=== DOCUMENT EXTRACT ===

AIS aerials – all you need to know for a boat install.

300 80
Aves Marine
by Alan Vick

AIS aerials/ antennas and AIS:

AIS (Automatic Identification System) is transmitted on two channels at the top of the Marine VHF band. Regular marine band VHF aerials are tuned to around the centre of the band at 156.8 MHz (channel 16)  and AIS aerials at 162 MHz (the AIS frequency). This means that a standard marine band aerial will work on AIS but not quite as well as one tuned specifically to the AIS channels. This is more so on transmit than on receive as the losses that may affect transmitting efficiency:  aerial position and height, cable type, length and connector losses will have a greater effect than on reception only.  It follows that whilst a standard VHF aerial will work for AIS, a dedicated AIS aerial will be better.

=== GIVEN ENTRIES ===

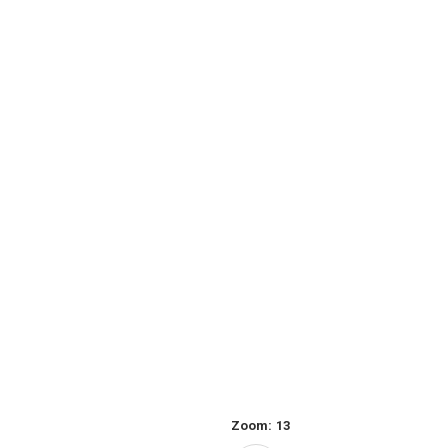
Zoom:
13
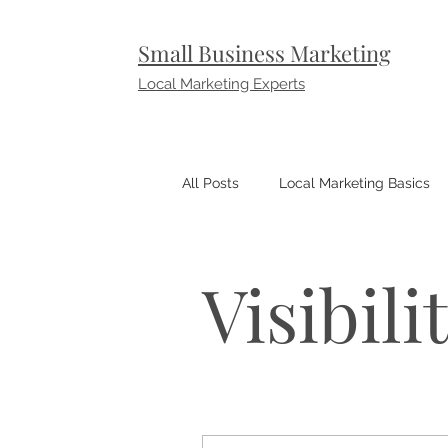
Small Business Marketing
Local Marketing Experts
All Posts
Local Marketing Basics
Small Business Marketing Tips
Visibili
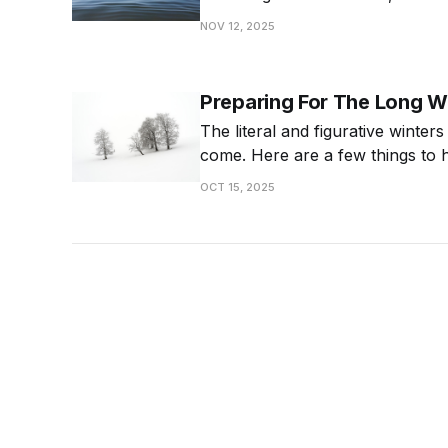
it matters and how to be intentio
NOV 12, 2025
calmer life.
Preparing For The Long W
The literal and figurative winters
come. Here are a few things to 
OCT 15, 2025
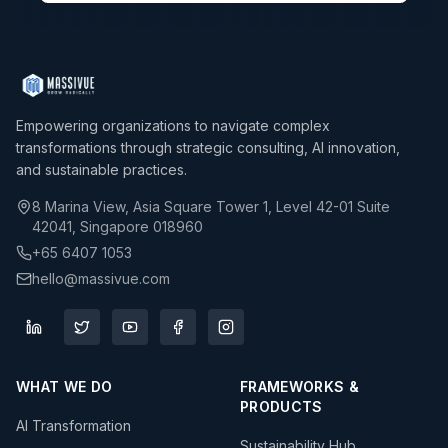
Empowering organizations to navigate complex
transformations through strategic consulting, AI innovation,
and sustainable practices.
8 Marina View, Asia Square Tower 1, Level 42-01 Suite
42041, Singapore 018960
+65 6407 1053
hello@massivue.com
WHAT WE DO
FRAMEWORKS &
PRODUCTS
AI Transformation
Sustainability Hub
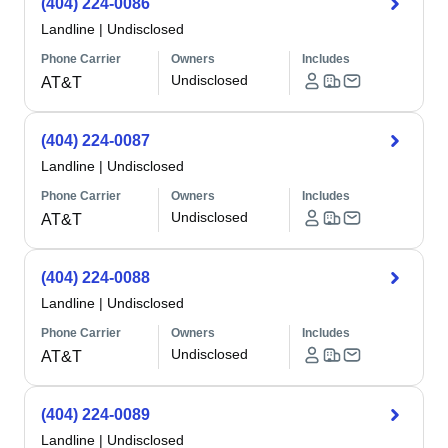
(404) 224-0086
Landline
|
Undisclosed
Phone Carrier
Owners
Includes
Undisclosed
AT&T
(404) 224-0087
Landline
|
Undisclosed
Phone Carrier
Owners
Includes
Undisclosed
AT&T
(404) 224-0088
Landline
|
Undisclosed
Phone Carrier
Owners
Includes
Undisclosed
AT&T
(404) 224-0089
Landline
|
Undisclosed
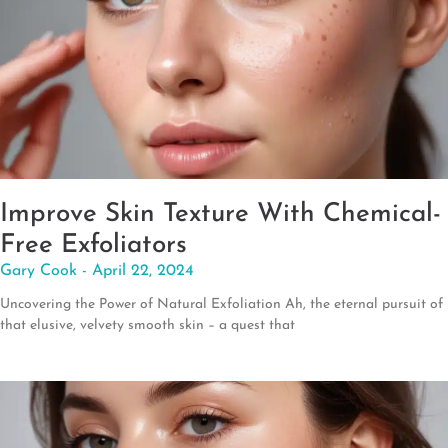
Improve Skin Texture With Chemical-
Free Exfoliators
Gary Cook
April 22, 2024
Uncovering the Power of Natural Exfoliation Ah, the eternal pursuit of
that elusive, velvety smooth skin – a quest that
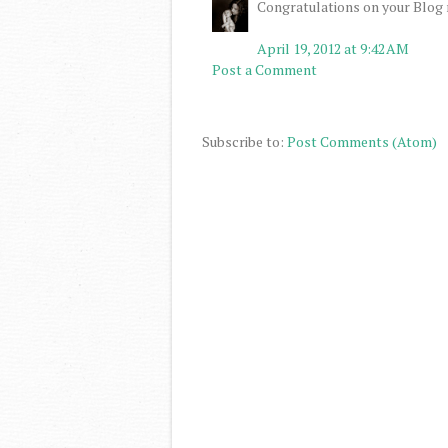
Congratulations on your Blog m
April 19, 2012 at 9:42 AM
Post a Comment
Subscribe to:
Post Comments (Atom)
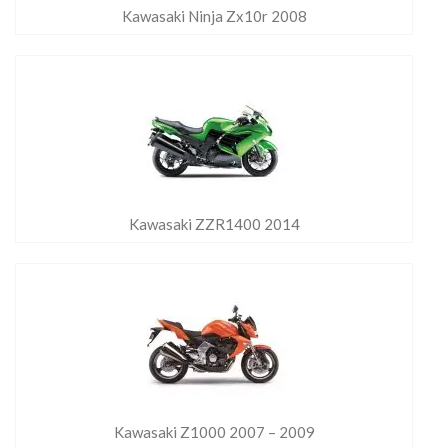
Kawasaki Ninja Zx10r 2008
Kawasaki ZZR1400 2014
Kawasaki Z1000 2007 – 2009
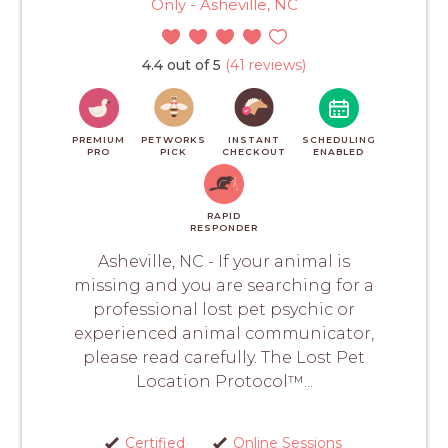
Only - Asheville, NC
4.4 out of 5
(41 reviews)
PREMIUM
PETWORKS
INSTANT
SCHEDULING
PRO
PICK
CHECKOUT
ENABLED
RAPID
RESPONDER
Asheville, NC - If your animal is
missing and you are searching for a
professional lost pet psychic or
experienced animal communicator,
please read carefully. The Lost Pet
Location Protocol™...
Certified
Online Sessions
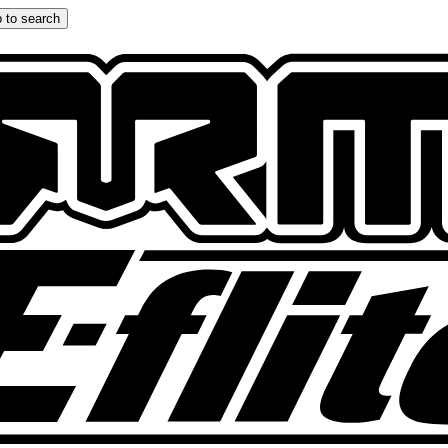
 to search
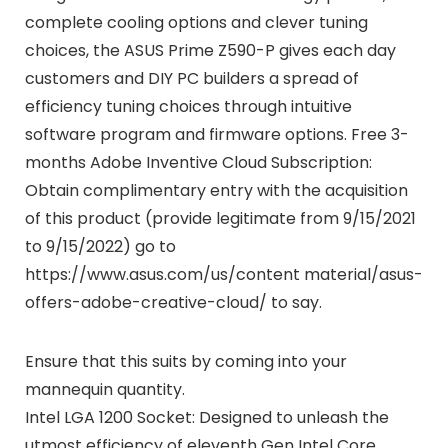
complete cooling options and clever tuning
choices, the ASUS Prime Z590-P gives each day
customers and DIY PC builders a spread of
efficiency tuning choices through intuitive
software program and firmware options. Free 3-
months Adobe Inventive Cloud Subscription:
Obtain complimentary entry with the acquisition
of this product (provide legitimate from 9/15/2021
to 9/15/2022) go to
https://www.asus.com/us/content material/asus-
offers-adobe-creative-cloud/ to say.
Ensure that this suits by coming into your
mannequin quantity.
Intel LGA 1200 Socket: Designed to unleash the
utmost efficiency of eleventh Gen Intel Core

===

__EXERCISE OBJECTIVE__: According to the AIS aerials article, what frequency are AIS aerials tuned to? Please answer in a few words.

__SOLUTION FOR THIS TASK__: 162 MHz, the AIS frequency.